Saxon read the title. It was "Afloat in the Forest."
"Listen to this," he said after a few minutes, and he read several pages descriptive of a great flooded tropical forest being navigated by boys on a raft.
"Think of that!" he concluded. "That's the Amazon river in flood time in South America. And the world's full of places like that--everywhere, most likely, except Oakland. Oakland's just a place to start from, I guess. Now that's adventure, I want to tell you. Just think of the luck of them boys! All the same, some day I'm going to go over the Andes to the headwaters of the Amazon, all through the rubber country, an' canoe down the Amazon thousands of miles to its mouth where it's that wide you can't see one bank from the other an' where you can scoop up perfectly fresh water out of the ocean a hundred miles from land."
But Saxon was not listening. One pregnant sentence had caught her fancy. Oakland just a place to start from. She had never viewed the city in that light. She had accepted it as a place to live in, as an end in itself. But a place to start from! Why not! Why not like any railroad station or ferry depot! Certainly, as things were going, Oakland was not a place to stop in. The boy was right. It was a place to start from. But to go where? Here she was halted, and she was driven from the train of thought by a strong pull and a series of jerks on the line. She began to haul in, hand under hand, rapidly and deftly, the boy encouraging her, until hooks, sinker, and a big gasping rockcod tumbled into the bottom of the boat. The fish was free of the hook, and she baited afresh and dropped the line over. The boy marked his place and closed the book.
"They'll be biting soon as fast as we can haul 'em in," he said.
But the rush of fish did not come immediately.

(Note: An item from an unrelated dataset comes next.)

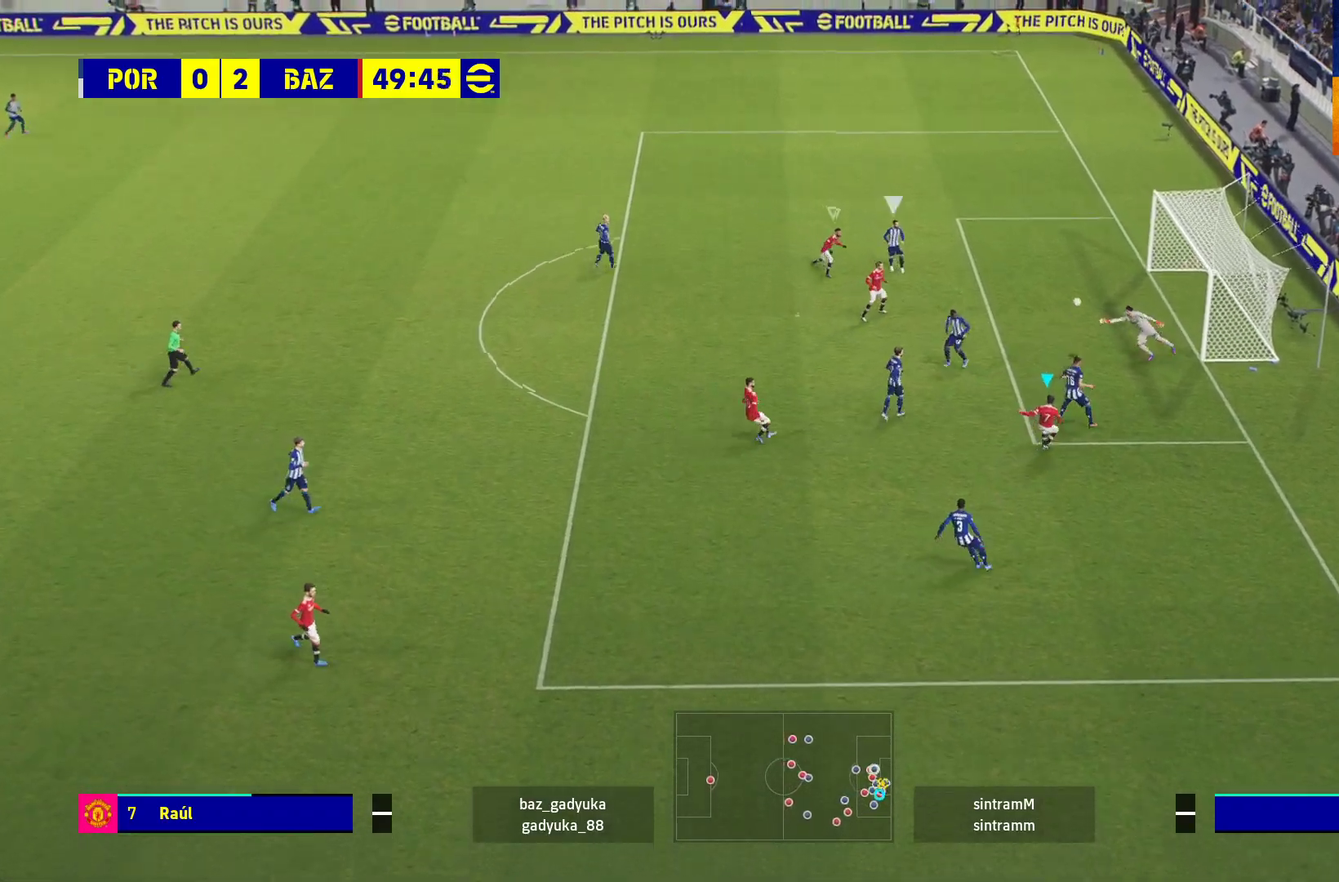
{"buttons": ["R2", "L3"], "left_stick": "up-left", "right_stick": "center", "events": []}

"Did you ever read Captain Mayne Reid?" he asked. "Or Captain Marryatt? Or Ballantyne?"
She shook her head.
"And you an Anglo-Saxon!" he cried derisively. "Why, there's stacks of 'em in the Free Library. I have two cards, my mother's an' mine, an' I draw 'em out all the time, after school, before I have to carry my papers. I stick the books inside my shirt, in front, under the suspenders. That holds 'em. One time, deliverin' papers at Second an' Market--there's an awful tough gang of kids hang out there--I got into a fight with the leader. He hauled off to knock my wind out, an' he landed square on a book. You ought to seen his face. An' then I landed on him. An' then his whole gang was goin' to jump on me, only a couple of iron-molders stepped in an' saw fair play. I gave 'em the books to hold."
"Who won?" Saxon asked.
"Nobody," the boy confessed reluctantly. "I think I was lickin' him, but the molders called it a draw because the policeman on the beat stopped us when we'd only teen fightin' half an hour.

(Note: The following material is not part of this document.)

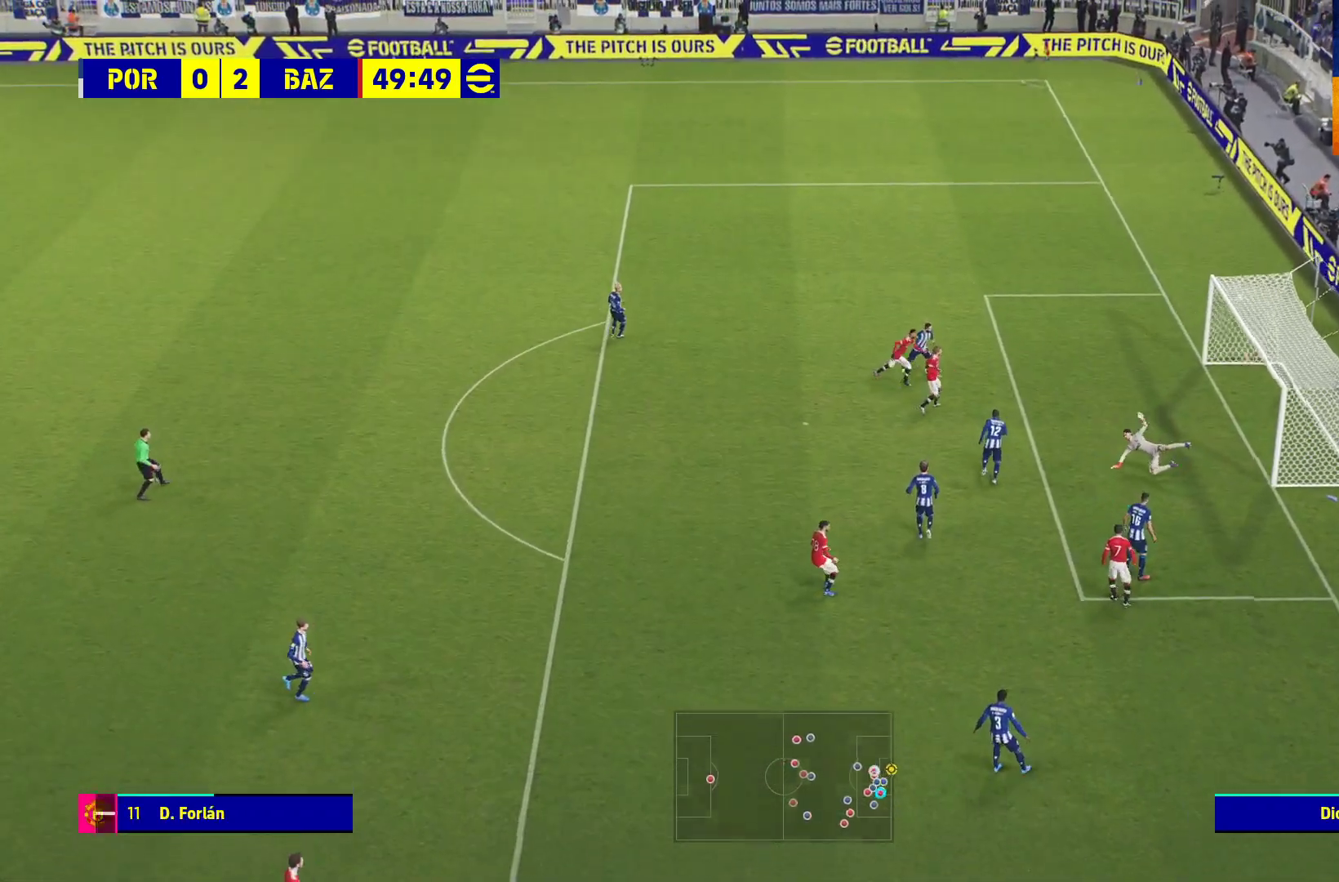
{"buttons": [], "left_stick": "center", "right_stick": "center", "events": [[167, "L3", "up"], [167, "R2", "up"], [233, "A", "down"], [350, "A", "up"], [367, "left_stick", "center"], [417, "A", "down"], [450, "A", "up"]]}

But you ought to seen the crowd. I bet there was five hundred--"
He broke off abruptly and began hauling in his line. Saxon, too, was hauling in. And in the next couple of hours they caught twenty pounds of fish between them.
That night, long after dark, the little, half-decked skiff sailed up the Oakland Estuary. The wind was fair but light, and the boat moved slowly, towing a long pile which the boy had picked up adrift and announced as worth three dollars anywhere for the wood that was in it. The tide flooded smoothly under the full moon, and Saxon recognized the points they passed--the Transit slip, Sandy Beach, the shipyards, the nail works, Market street wharf.
The boy took the skiff in to a dilapidated boat-wharf at the foot of Castro street, where the scow schooners, laden with sand and gravel, lay hauled to the shore in a long row. He insisted upon an equal division of the fish, because Saxon had helped catch them, though he explained at length the ethics of flotsam to show her that the pile was wholly his.
At Seventh and Poplar they separated, Saxon walking on alone to Pine street with her load of fish. Tired though she was from the long day, she had a strange feeling of well-being, and, after cleaning the fish, she fell asleep wondering, when good times came again, if she could persuade Billy to get a boat and go out with her on Sundays as she had gone out that day.